ACTE IV - Scène X


(MONSIEUR HARDOUIN, MADAME BERTRAND, MONSIEUR DES RENARDEAUX, MADAME et MADEMOISELLE DE VERTILLAC, MONSIEUR DE CRANCEY, MADAME DE CHEPY.)

Madame de Vertillac ( à M. Hardouin.)
Monsieur, qu'est-ce que ces lettres que vous m'avez montrées ? Qu'est-ce que ce dédit que monsieur a dressé et que vous m'avez fait signer ? Répondez, répondez.

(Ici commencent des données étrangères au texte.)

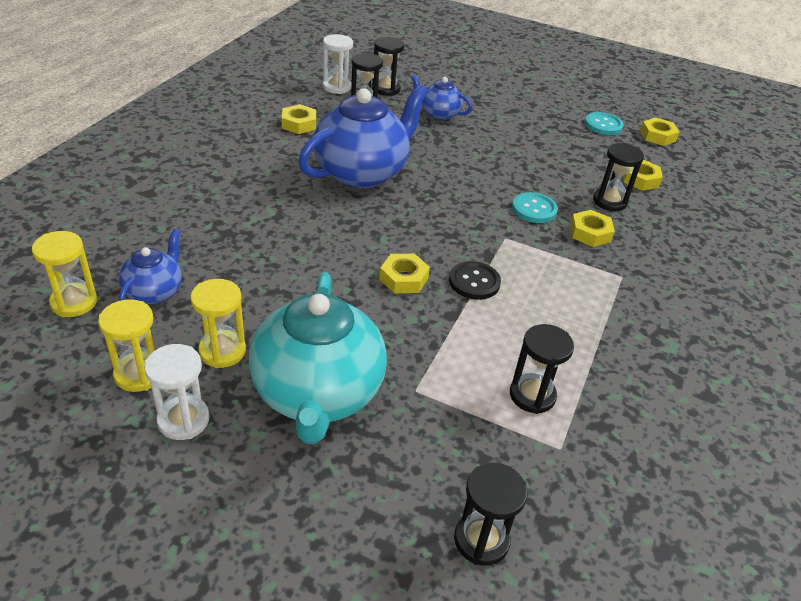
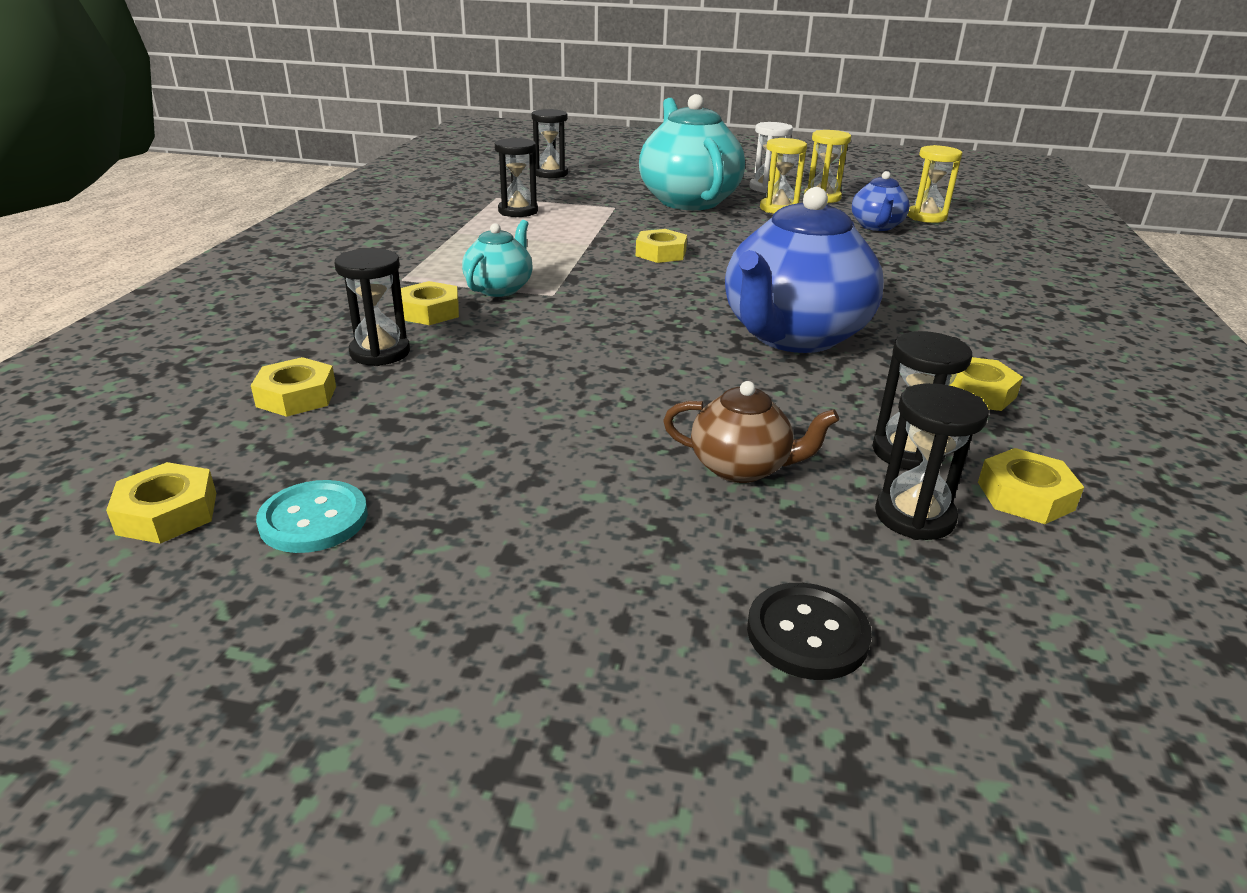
camera: 170 degrees right, 10 degrees down
(337, 87) = (1025, 496): white hourglass -> yellow nut
(439, 114) = (741, 467): blue teapot -> brown teapot
(474, 282) = (583, 258): black button -> black button (807, 633)
(534, 209) = (512, 327): turquoise button -> none
(544, 251) = (500, 288): none -> turquoise teapot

Monsieur Hardouin ( à madame de Vertillac.)
Je n'ai pas trop mémoire de tout cela. Monsieur de Crancey, ne vous ai-je pas écrit ? Ne m'avez-vous pas répondu ?

Madame de Vertillac
Vous avez eu avec moi un procédé auquel on ne sait quel nom donner ; celui d'abominable est trop doux. Jamais un homme honnête s'est-il permis de pareils expédients ?

Monsieur Hardouin
Les circonstances et le caractère des personnes n'en laissent pas toujours le choix.

Monsieur des Renardeaux
Qu'a-t-il donc fait à celle-ci ?

Madame Bertrand
Il ne lui aura pas fait pis qu'à moi ; je l'en défie.

Madame de Vertillac
Il me traduit mon enfant comme une fille sans mœurs.

Monsieur des Renardeaux
Diable !

Madame de Vertillac
Il me met dans l'alternative ou de perdre une portion considérable de ma fortune, ou de disposer de la main de ma fille à son gré.

Monsieur des Renardeaux
Diable !

Madame de Vertillac
Il fait pis : il m'humilie ; après m'avoir plongé un poignard dans le cœur, il s'amuse gaiement à le tourner… Éloignez-vous, monsieur ; éloignez-vous au plus vite, vous entendriez de moi des choses que je serais peut-être honteuse de vous avoir dites.

Monsieur Hardouin
Voilà l'histoire du moment, mais c'est au temps que j'en appelle. J'ai causé une peine cruelle à madame, j'en conviens ; mais j'en ai fait cesser une longue et plus cruelle ; j'en appelle à M. de Crancey et à mademoiselle, voilà mes juges. J'ai ramené madame à l'équité et à sa bonté naturelle ; et sous quelque face que mon procédé soit considéré, s'il en résultait à l'avenir son propre bonheur, celui de mademoiselle sa fille, celui de Crancey, celui des deux familles…

Monsieur de Crancey
Cela sera, mon ami ; madame, cela sera, n'en doutez pas.

Monsieur Hardouin
Alors madame verrait les choses comme elles sont, se ressouviendrait des reproches amers qu'elle m'adresse, et j'ose me flatter qu'elle en rougirait.

Madame de Chepy
En attendant, monsieur, vous vous êtes manqué à vous-même.

Madame de Vertillac
Vous l'avez dit, mon amie, vous l'avez dit. Avec tout son esprit, l'imbécile a ignoré ce qu'il avait conservé d'empire sur mon cœur.

Monsieur Hardouin
J'aurai de la peine à me repentir d'une faute à laquelle je dois un aussi doux aveu.

Madame de Chepy
Êtes-vous folle ? Vous venez pour l'accabler d'injures, et vous lui dites des douceurs !

Madame de Vertillac
Et voilà comme nous sommes toutes avec ces monstres-là.